⟨

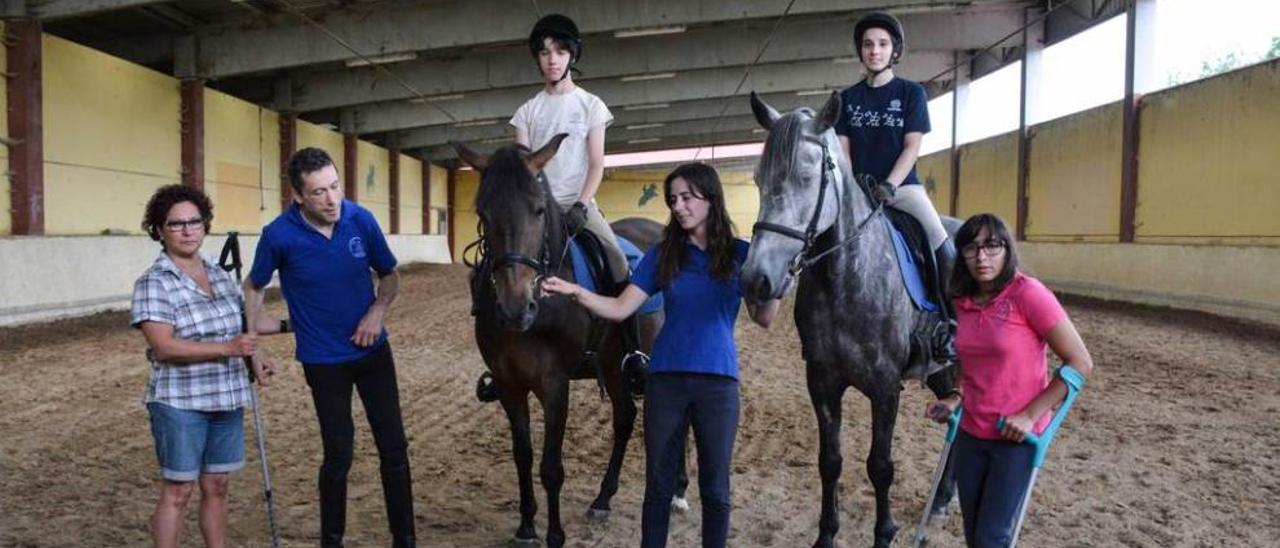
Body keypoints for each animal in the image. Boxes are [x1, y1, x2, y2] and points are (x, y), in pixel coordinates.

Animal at [455, 133, 665, 548]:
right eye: (483, 212)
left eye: (538, 210)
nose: (515, 309)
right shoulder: (509, 384)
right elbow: (522, 455)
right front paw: (526, 526)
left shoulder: (554, 384)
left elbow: (551, 466)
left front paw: (554, 534)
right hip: (613, 369)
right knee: (625, 418)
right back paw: (602, 499)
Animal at [742, 92, 962, 548]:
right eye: (757, 179)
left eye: (807, 177)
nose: (756, 279)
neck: (844, 279)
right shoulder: (822, 382)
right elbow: (830, 460)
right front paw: (826, 534)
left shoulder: (885, 388)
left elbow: (880, 466)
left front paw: (884, 533)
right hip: (938, 370)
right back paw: (942, 499)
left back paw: (944, 501)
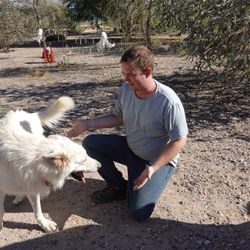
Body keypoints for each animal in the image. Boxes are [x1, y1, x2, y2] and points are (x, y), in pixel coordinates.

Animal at [0, 96, 99, 232]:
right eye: (83, 160)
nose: (100, 165)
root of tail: (30, 114)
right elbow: (1, 210)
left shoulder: (32, 186)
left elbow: (37, 210)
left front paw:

⟩

Could you please return each line of the material exactly, dropping the pictures?

Body keypoints for each animal in the image. Boxes are [x1, y1, x2, y2] and points are (x, y), in pixel coordinates.

Animal at [455, 133, 665, 548]:
right eye: (483, 212)
left eye: (538, 210)
nose: (515, 309)
right shoulder: (509, 384)
right elbow: (522, 455)
right front paw: (526, 526)
left shoulder: (554, 384)
left elbow: (551, 466)
left front paw: (554, 534)
right hip: (613, 369)
right knee: (625, 418)
right back paw: (602, 499)
Animal at [742, 92, 962, 548]:
right eye: (757, 179)
left eye: (807, 177)
nose: (756, 279)
neck: (844, 279)
right shoulder: (822, 382)
right elbow: (830, 460)
right front paw: (826, 534)
left shoulder: (885, 388)
left elbow: (880, 466)
left front paw: (884, 533)
right hip: (938, 370)
right back paw: (942, 499)
left back paw: (944, 501)
Body keypoints for each animal in the image. Boxes are [x1, y1, x2, y2] and points are (x, y), in pixel coordinates.

Animal at [0, 96, 99, 232]:
right eye: (83, 160)
nose: (100, 165)
root of tail: (30, 114)
right elbow: (1, 210)
left shoulder: (32, 186)
left elbow: (37, 210)
left front paw:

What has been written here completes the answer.